Land Rover’s upcoming new Defender has been the subject of much discussion over the past few months. In June, it was confirmed that the company was indeed working on an all-new version of the classic off-roader, and that it would be aimed specifically at a younger generation of buyers. With that younger buyer base in mind, that calls for a more modern design, naturally.
In a recent interview with Automotive News, Gerry McGovern, Land Rover’s chief design officer, gave some telling clues as to the SUV’s new look. First and foremost, he confirmed that the new model will live up to – with the potential to exceed – the success of the original.
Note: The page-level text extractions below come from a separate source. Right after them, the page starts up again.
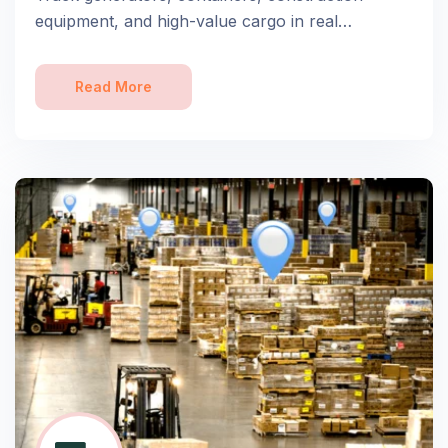
equipment, and high-value cargo in real…
Read More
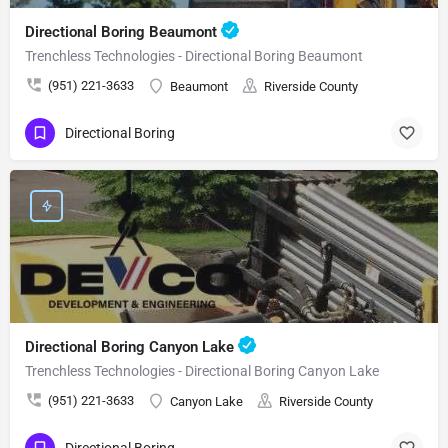
Directional Boring Beaumont
Trenchless Technologies - Directional Boring Beaumont
(951) 221-3633
Beaumont
Riverside County
Directional Boring
Directional Boring Canyon Lake
Trenchless Technologies - Directional Boring Canyon Lake
(951) 221-3633
Canyon Lake
Riverside County
Directional Boring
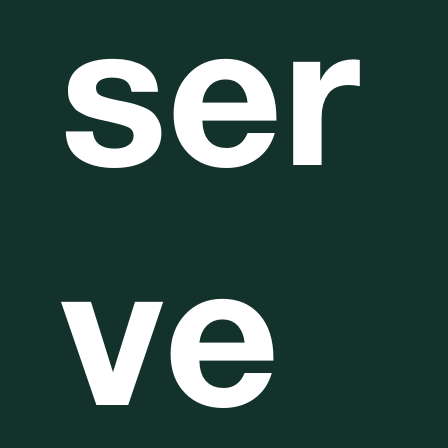
ser
ve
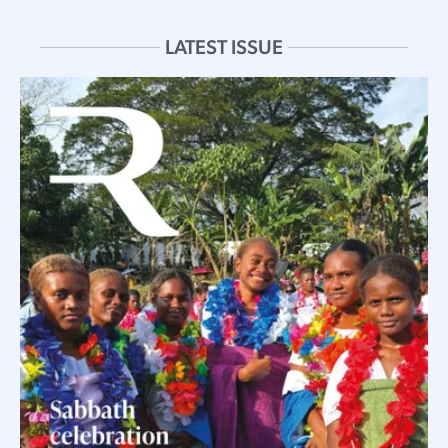
LATEST ISSUE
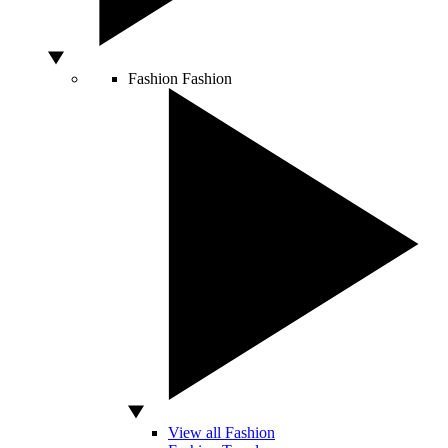
Fashion
Fashion
View all Fashion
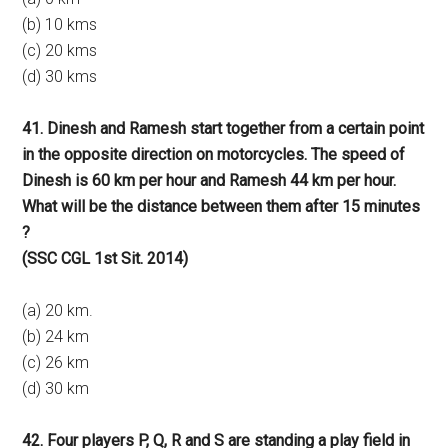
(b) 10 kms
(c) 20 kms
(d) 30 kms
41. Dinesh and Ramesh start together from a certain point
in the opposite direction on motorcycles. The speed of
Dinesh is 60 km per hour and Ramesh 44 km per hour.
What will be the distance between them after 15 minutes
?
(SSC CGL 1st Sit. 2014)
(a) 20 km.
(b) 24 km
(c) 26 km
(d) 30 km
42. Four players P, Q, R and S are standing a play field in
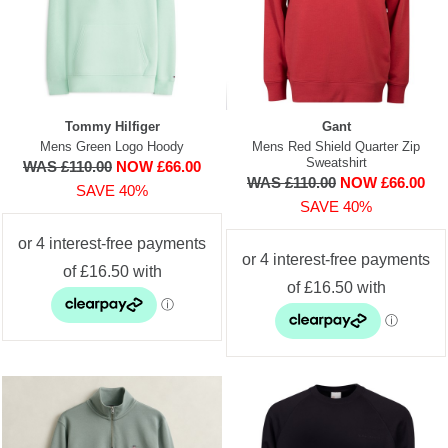
Tommy Hilfiger
Gant
Mens Green Logo Hoody
Mens Red Shield Quarter Zip
Sweatshirt
WAS £110.00
NOW £66.00
WAS £110.00
NOW £66.00
SAVE 40%
SAVE 40%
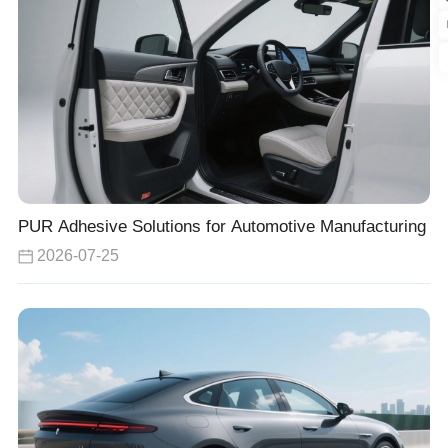
PUR Adhesive Solutions for Automotive Manufacturing
2026-07-25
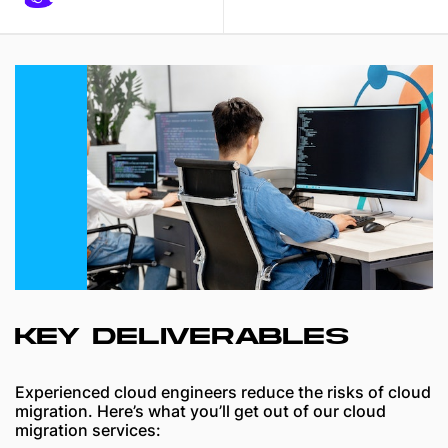
KEY DELIVERABLES
Experienced cloud engineers reduce the risks of cloud
migration. Here’s what you’ll get out of our cloud
migration services:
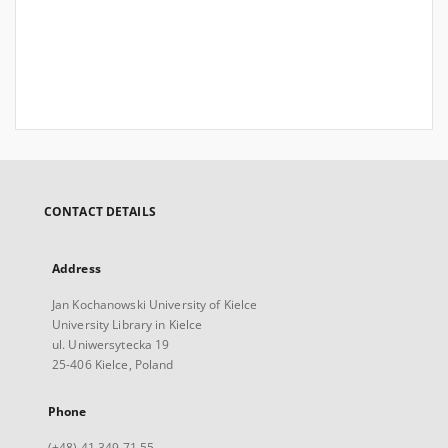
CONTACT DETAILS
Address
Jan Kochanowski University of Kielce
University Library in Kielce
ul. Uniwersytecka 19
25-406 Kielce, Poland
Phone
(+48) 41 349 71 55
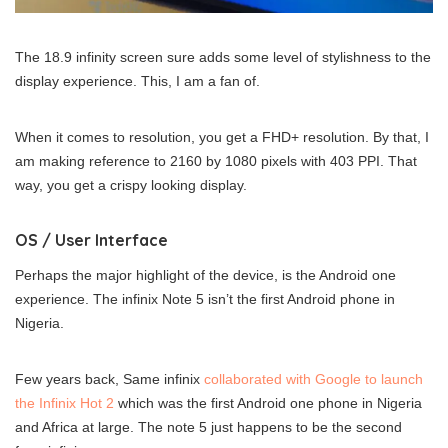
The 18.9 infinity screen sure adds some level of stylishness to the
display experience. This, I am a fan of.
When it comes to resolution, you get a FHD+ resolution. By that, I
am making reference to 2160 by 1080 pixels with 403 PPI. That
way, you get a crispy looking display.
OS / User Interface
Perhaps the major highlight of the device, is the Android one
experience. The infinix Note 5 isn’t the first Android phone in
Nigeria.
Few years back, Same infinix
collaborated with Google to launch
the Infinix Hot 2
which was the first Android one phone in Nigeria
and Africa at large. The note 5 just happens to be the second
Designers and engineers are both "hellbent," he said, on assuring that it lives up to its name.
McGovern continued on, separating the Land Rover marque into three unique parts: Range Rover, Discovery, and Defender. Of course, the former of the three has spawned stunning luxury variants like the Velar, as well as the tried and tested Sport. The Defender, though, would be more focused on design leadership, durability, and engineering integrity.
Like the example before it, the new variant will come with a number of signature cues like a flat roof, and a squared-off front end to help define the Defender nameplate. Just don’t expect it to be a clone of the original, McGovern saying:
"I am a modernist. I'm looking forward, not back."
Alongside features like boxy fenders and a tapered roof, the Defender will include some styled edges, as well as unique flourishes throughout to help bring the classic SUV into the modern age. The taillights will be more modern, while the headlights will draw more inspiration from the classic, with unique LED lightning features presented throughout.
All told, the Defender should be instantly recognizable to its name, with plenty of modern cues to boot. The company has already stated that the new model will ditch the body-on-frame design for a unibody construction, and that the SUV will be sold globally. No word on when the Defender will make it to market officially, but expect to see the SUV as early as 2019.